§ The problem
Since the pictures are not wanted, retype the listing below exactly and without them.

§ Data supplied
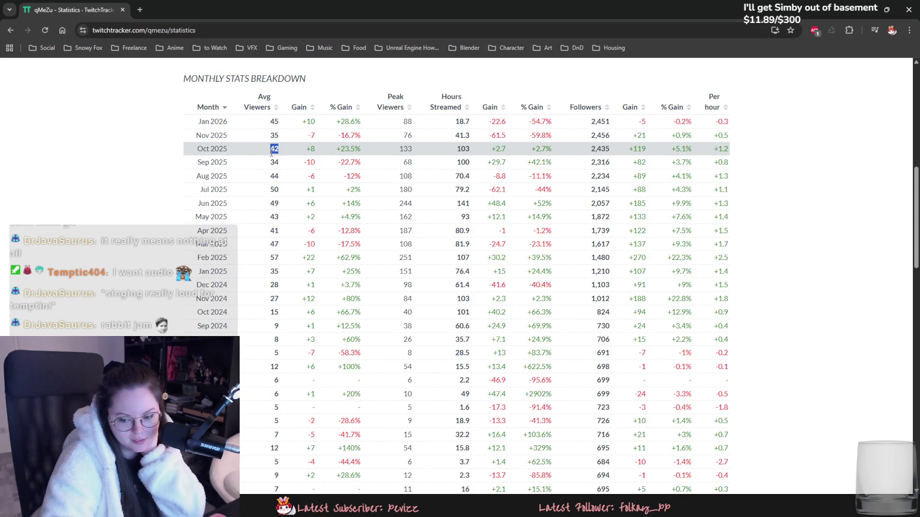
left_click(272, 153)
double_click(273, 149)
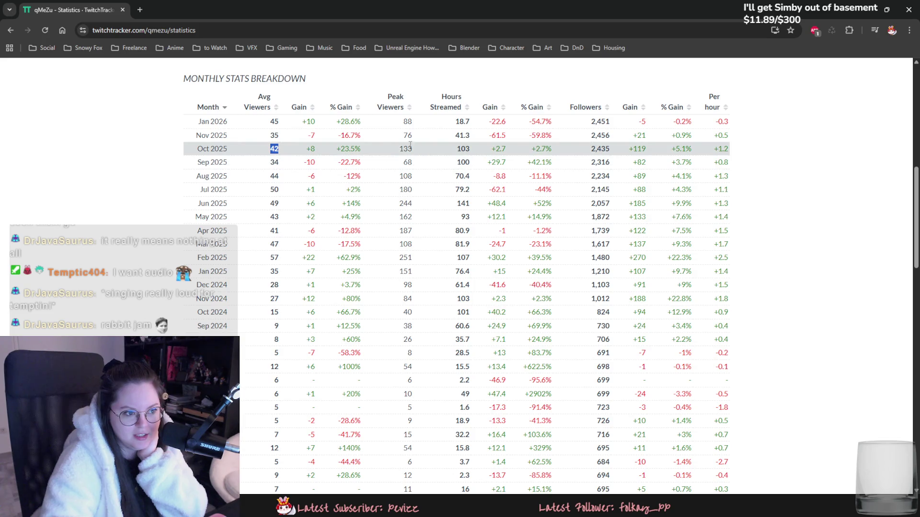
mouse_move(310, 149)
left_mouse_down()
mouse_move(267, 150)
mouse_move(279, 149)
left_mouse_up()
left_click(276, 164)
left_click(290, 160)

§ Answer to this exercise
left_click(272, 153)
double_click(273, 149)
mouse_move(310, 149)
left_mouse_down()
mouse_move(267, 150)
mouse_move(279, 149)
left_mouse_up()
left_click(276, 164)
left_click(290, 160)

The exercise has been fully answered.